**Set exercise:**
Starting at the line with "collector number: 18597" and ending at the line with "locality: Dickinson County, sandy", write out those lines of the records again with "collection date" changed to "date gathered" and everything else kept the same.

— start The data —

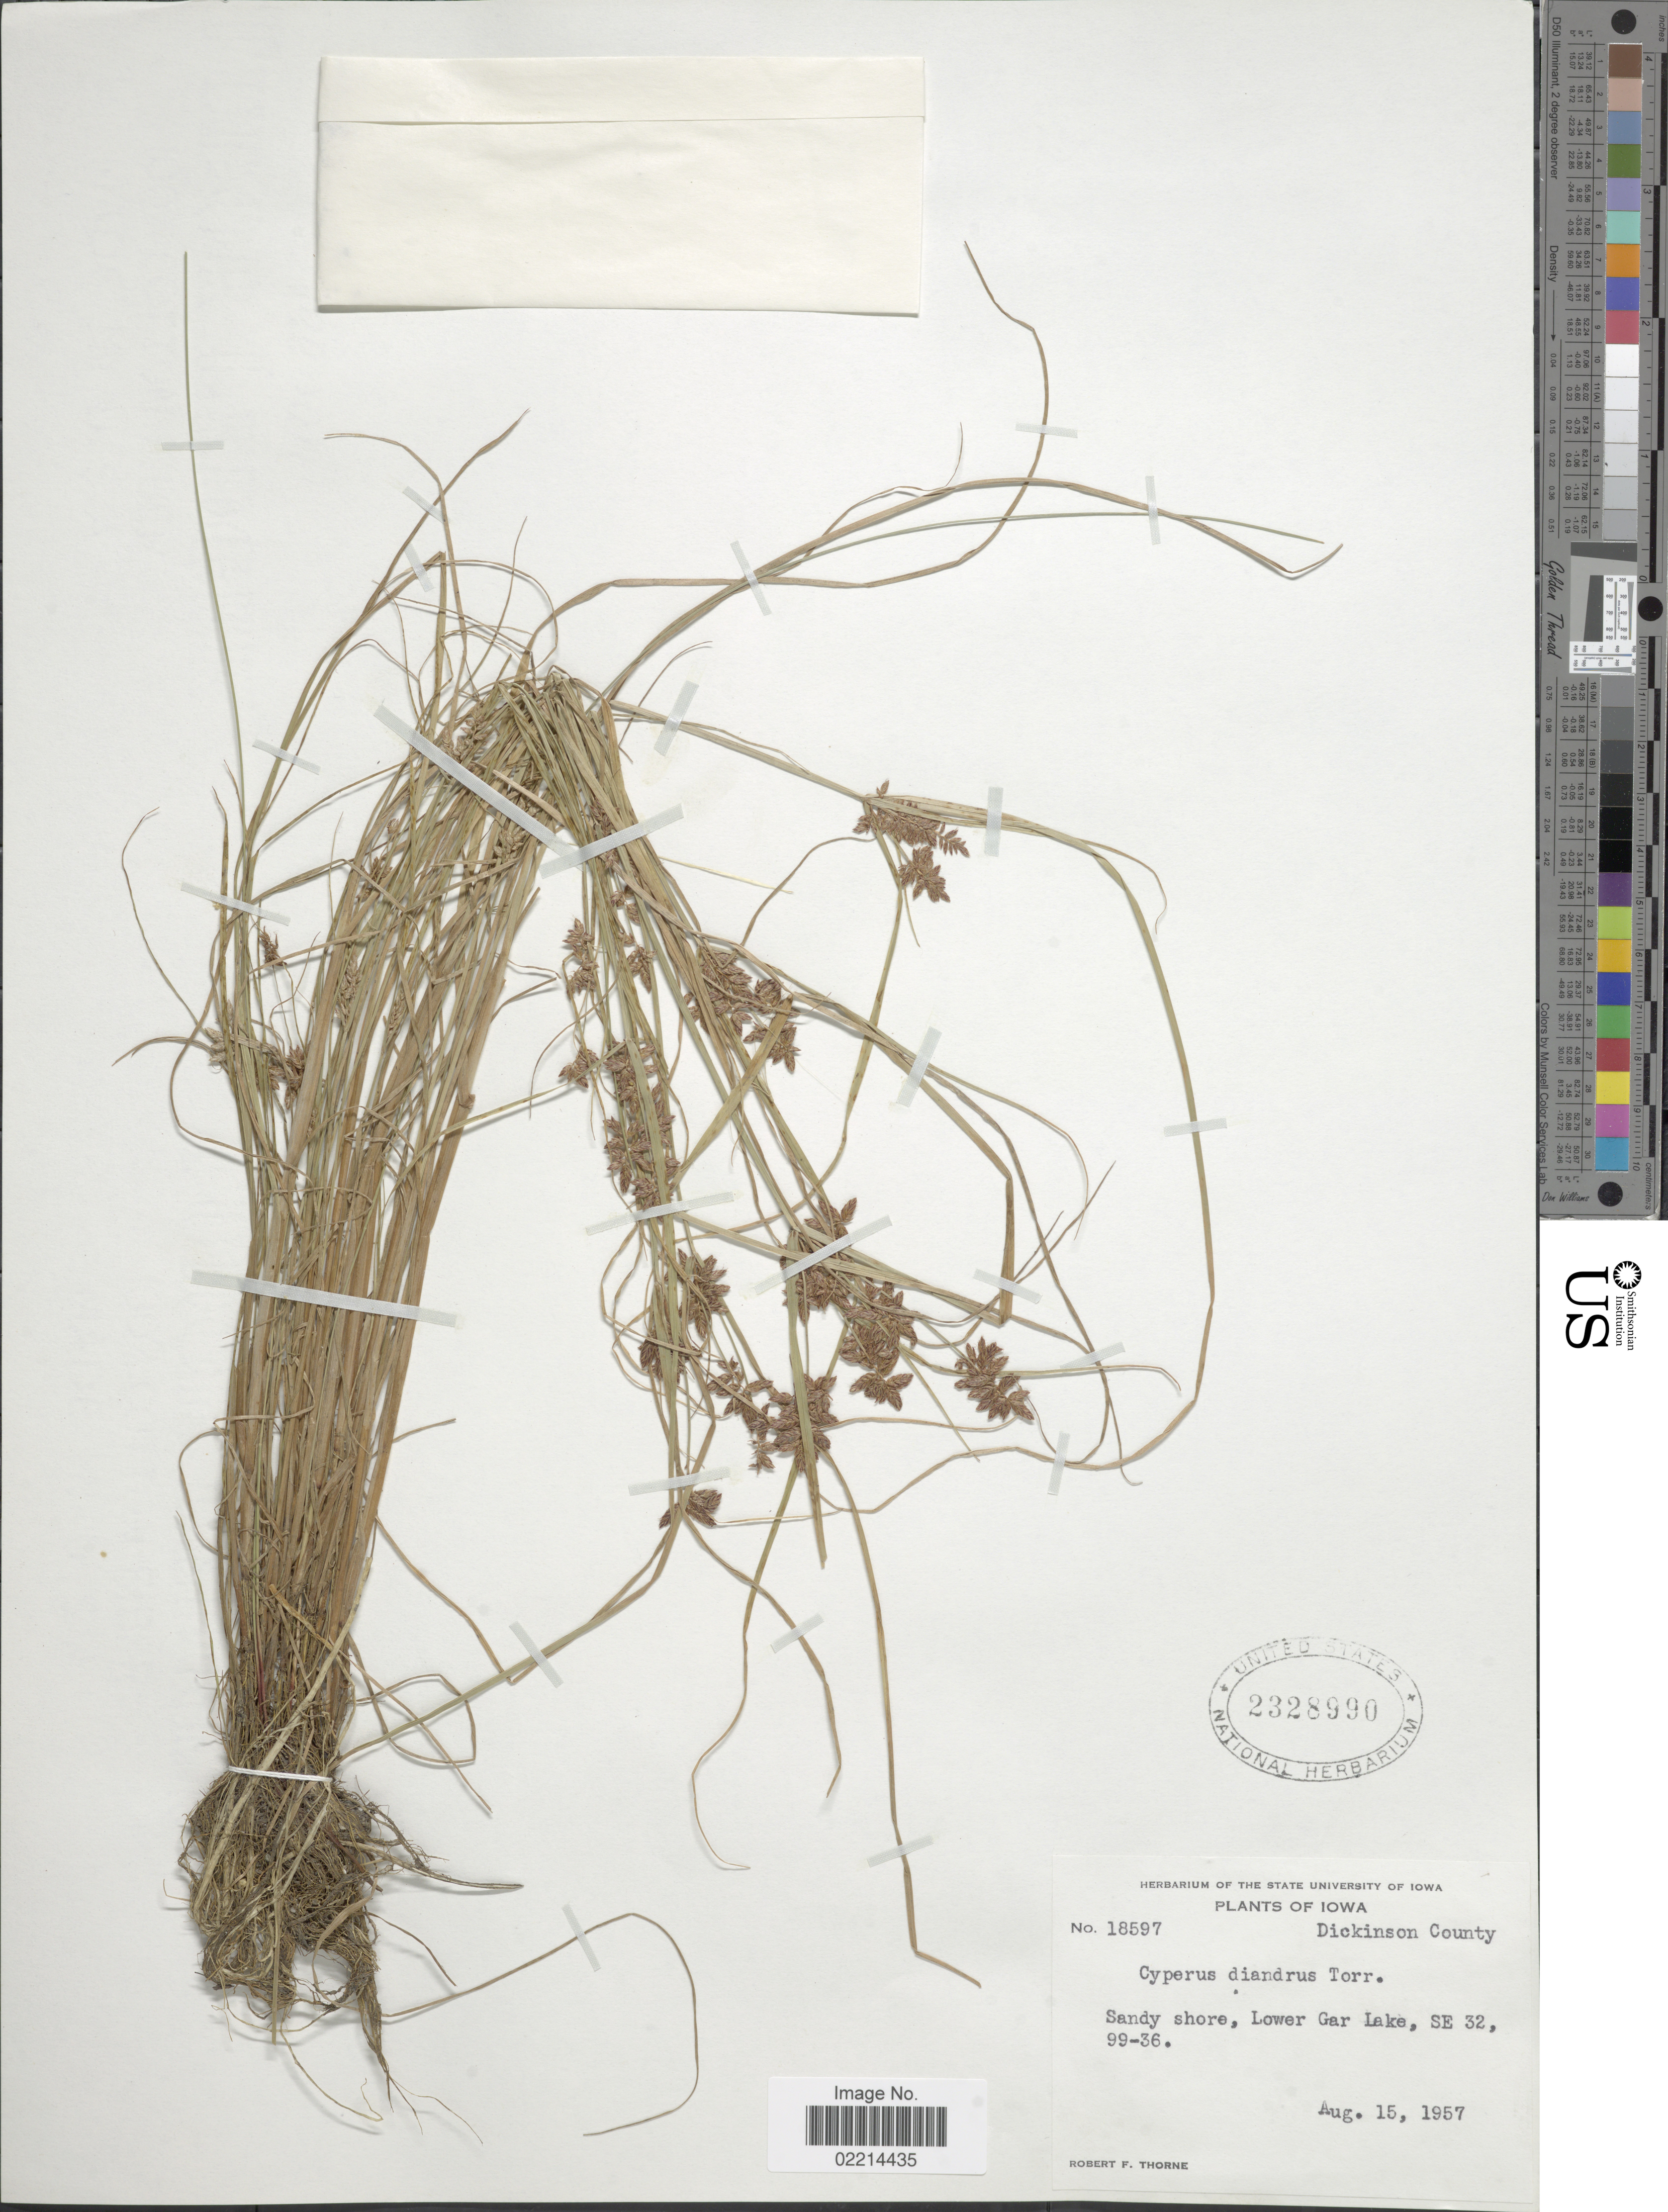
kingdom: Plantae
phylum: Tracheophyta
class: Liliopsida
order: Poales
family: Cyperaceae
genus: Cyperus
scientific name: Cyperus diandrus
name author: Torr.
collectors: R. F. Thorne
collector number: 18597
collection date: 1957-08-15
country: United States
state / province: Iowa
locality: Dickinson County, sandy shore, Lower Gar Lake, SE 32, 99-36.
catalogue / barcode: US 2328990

— end The data —
— start The data —

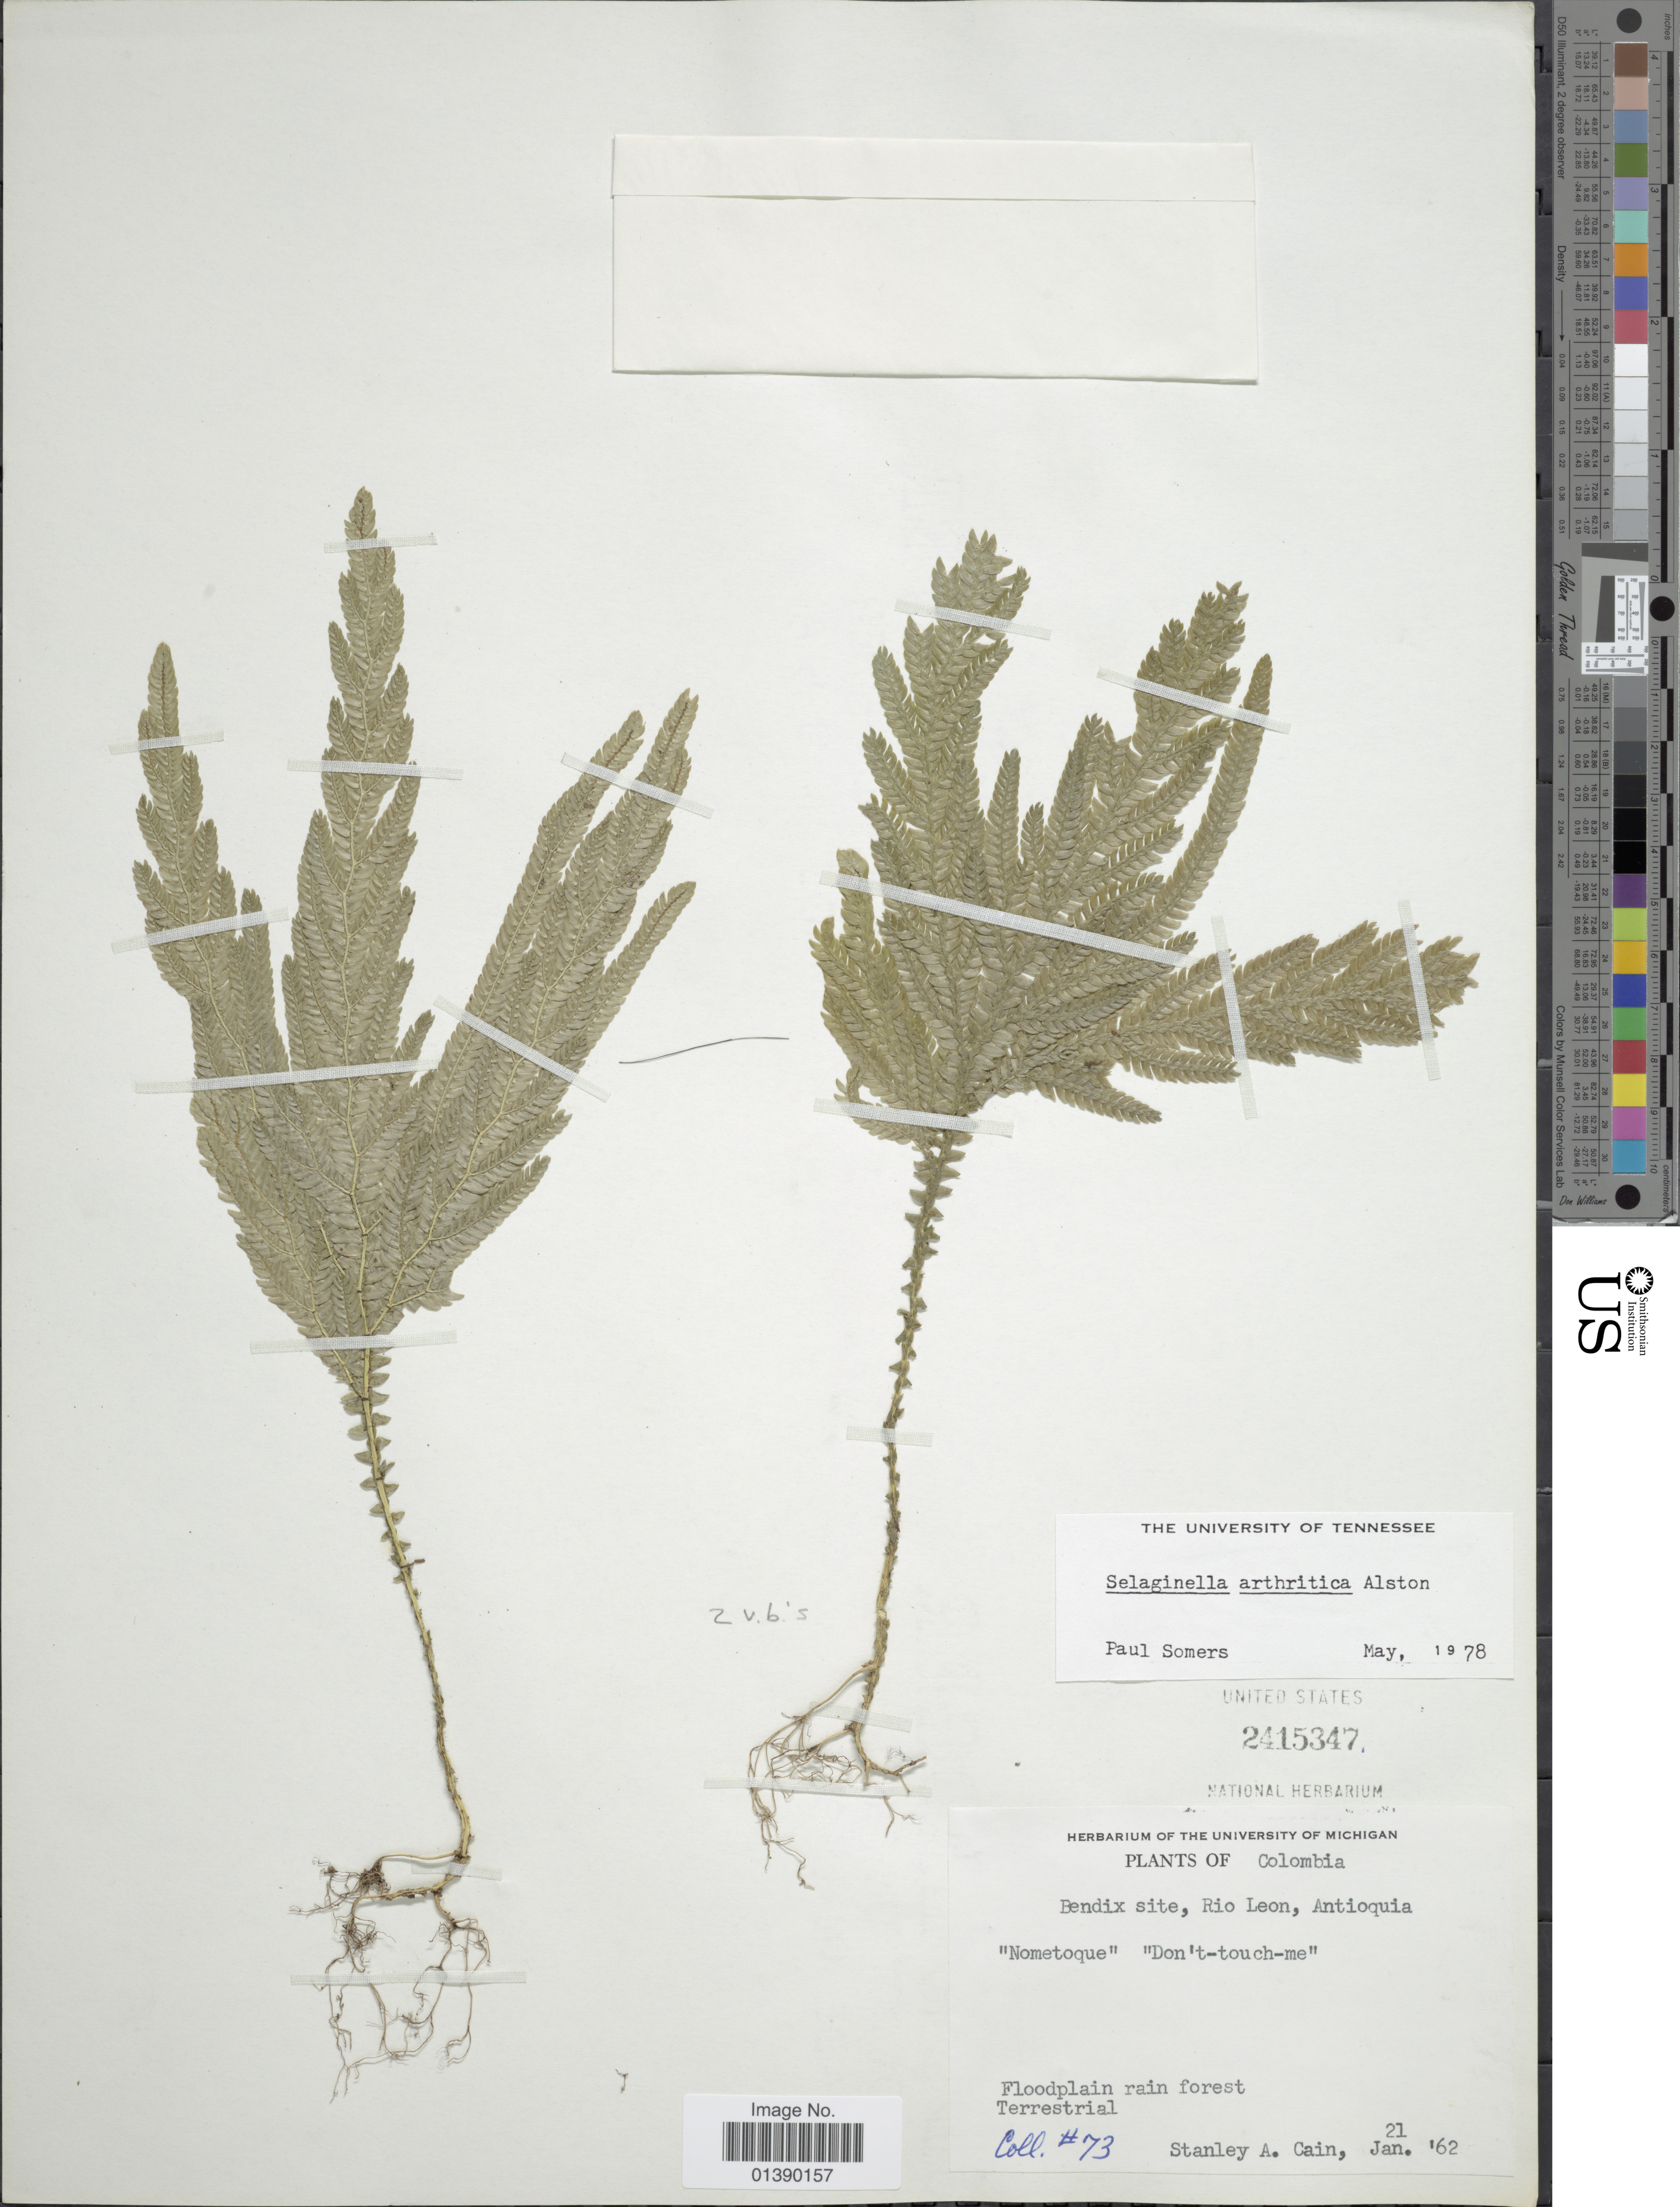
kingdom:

— end The data —

**Solution:**
collector number: 18597
date gathered: 1957-08-15
country: United States
state / province: Iowa
locality: Dickinson County, sandy shore, Lower Gar Lake, SE 32, 99-36.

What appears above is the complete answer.